Faultlines: Struggling for a Canadian Vision

NON FICTION BOOK REVIEW  

460 words

Title: Faultlines: Struggling for a Canadian Vision; by Jeffrey 
Simpson; Harper Collins; Hardcover, 395 pages; $26.95

Reviewer:  A. T. Connellan, "A uniquely personalized montage 
of Canada, portrayed by a wordsmith with few peers. Anyone 
less skilled would produce terminal ennui." 

Simpson explores our psyche

We are a flawed country with a faulty constitution. That we have 
functioned this long as a nation is more a tribute to persistence 
than good management. Journalist Jeffrey Simpson, now on 
sabbatical, as a Knight's Fellow at Stanford University, after 
completing his 20th year with Canada's best newspaper, 
understands this better than most. 

Canada has no shortage of players in the national pastime of 
Constitutional Navel Gazing. Many have come before author 
Simpson and more will follow, but few will have taken such a 
novel approach in their exploration of the Canadian psyche. 

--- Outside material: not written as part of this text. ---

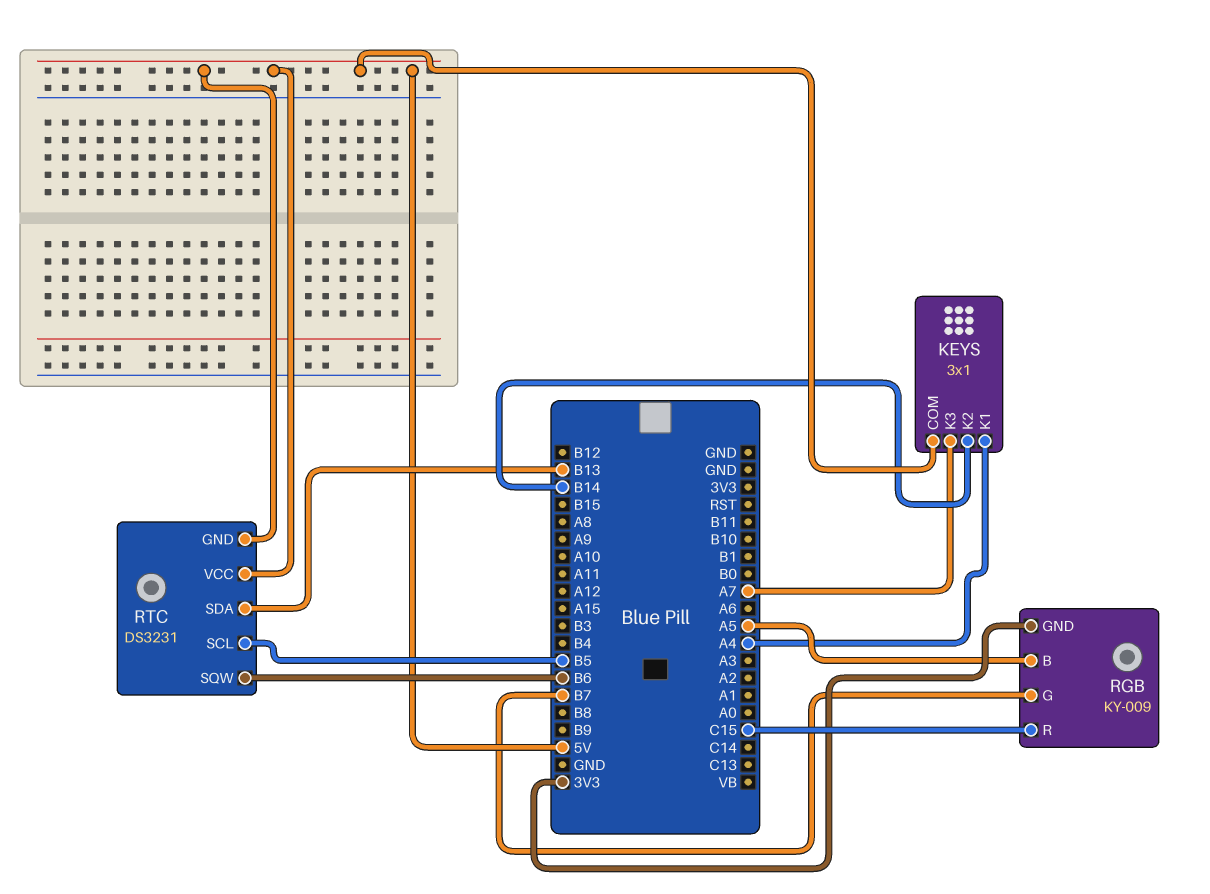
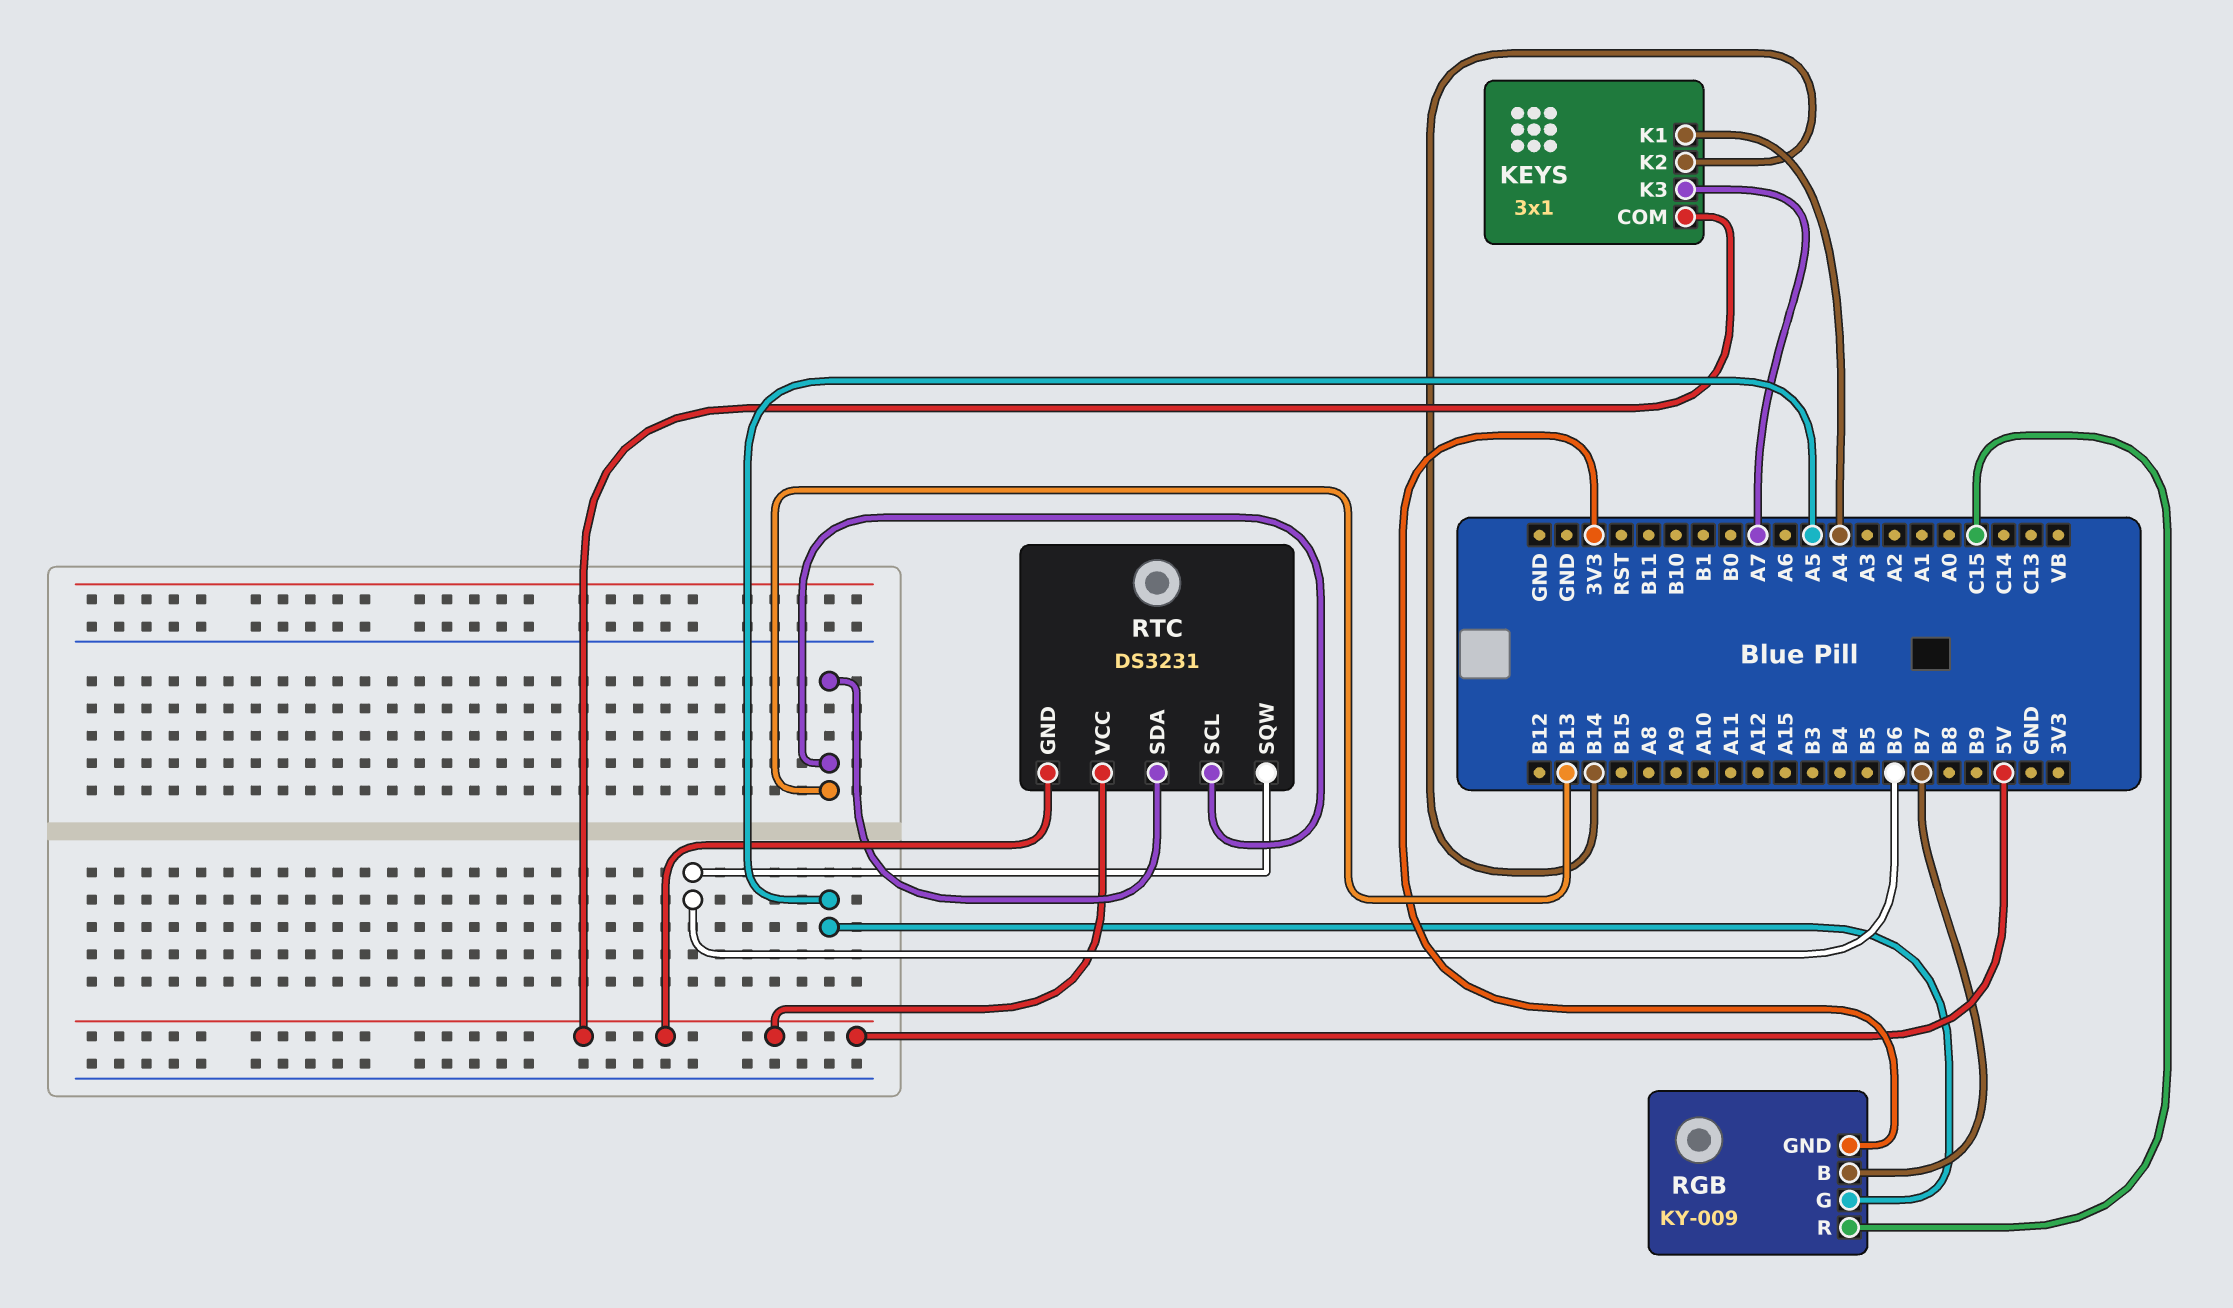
RGB pin B: A5 -> B7
RGB pin G: B7 -> A5
RTC pin SCL: B5 -> B13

Jeffrey Simpson has presented us with a portrait of Canada 
as he and others see it. For Faultlines, he identified the 
situations or challenges that faced the nation, and labelled 
them. Then, like an artist faced with a canvas flawed, marked, 
weakened and slightly torn, he sought out those who could 
provide not only recommendations for repair but who would 
lend an assortment of colors for his palette. 

Some of the faces may be familiar, some are new. All are the 
product of their own unique Canadian experience, and have 
much to say. The eloquent voices of Georges Erasmus, 
Mary Eberts, Derek Burney and Leon Dion accompany those 
of Preston Manning, Joe Fratesi, Clyde Wells and Lucien 
Bouchard. Each contributes colors varying in hue, depth, 
richness, and softness. 

History is the final judge of events and individuals. The Free 
Trade Agreement seen through Derek Burney's eyes will 
provoke a second regard for many of us. Clyde Well's 
extraordinary political cowardice on Meech Lake may come 
to be viewed as the seminal act that livened the Reform and 
Bloc parties with their leaders idiosyncratic visions of Canada. 
 
Canadian Charter of Rights and Freedoms, language rights, 
and aboriginal self-government are examined from the inside 
out. Charged by first hand experience they add a visceral 
vigor to the "artists" vision, but make no mistake the brush 
belongs to Simpson. The vignettes are his. A uniquely 
personalized montage of Canada, portrayed by a wordsmith 
with few peers. Anyone less skilled would produce terminal ennui. 

This is not a book for those addicted to the puerile mind candy 
of public affairs television. Simpson doesn't pander for 
understanding. He challenges cognition in tight, dense sentences 
that cause literary double-takes. The reader wonders, are these 
really faultlines, or are they the essential strands of steel that 
give the Canadian fabric its' inherent durability? 
 
At this pivotal point in our history you are asked. What is your 
vision of Canada, your thoughts and recommendations? On the 
journey to your conclusions, and of all the works available on the 
subject, this brilliantly conceived book, cogent and coherent in its 
assessment, is the recommended read.